## Your assignment
Copy every line of text from the items below precisely as it appears, and leave the pictures out of your answer.

»»

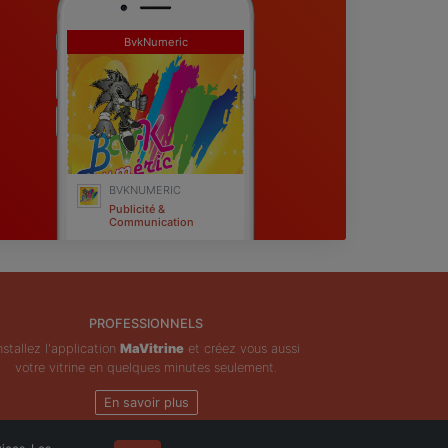
BvkNumeric
BVKNUMERIC
Publicité &
Communication
Issoire
PROFESSIONNELS
nstallez l'application
MaVitrine
et créez vous aussi
votre vitrine en quelques minutes seulement.
En savoir plus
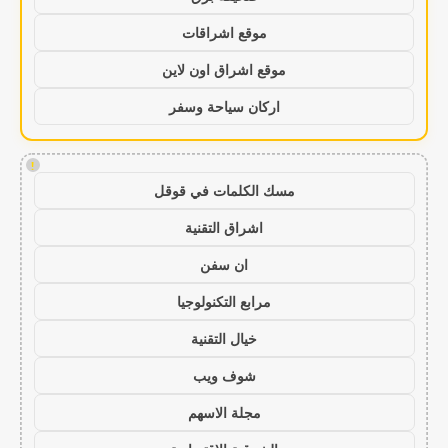
موقع اشراقات
موقع اشراق اون لاين
اركان سياحة وسفر
!
مسك الكلمات في قوقل
اشراق التقنية
ان سفن
مرابع التكنولوجيا
خيال التقنية
شوف ويب
مجلة الاسهم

««

## Response
BvkNumeric
BVKNUMERIC
Publicité &
Communication
Issoire
PROFESSIONNELS
nstallez l'application
MaVitrine
et créez vous aussi
votre vitrine en quelques minutes seulement.
En savoir plus
موقع اشراقات
موقع اشراق اون لاين
اركان سياحة وسفر
!
مسك الكلمات في قوقل
اشراق التقنية
ان سفن
مرابع التكنولوجيا
خيال التقنية
شوف ويب
مجلة الاسهم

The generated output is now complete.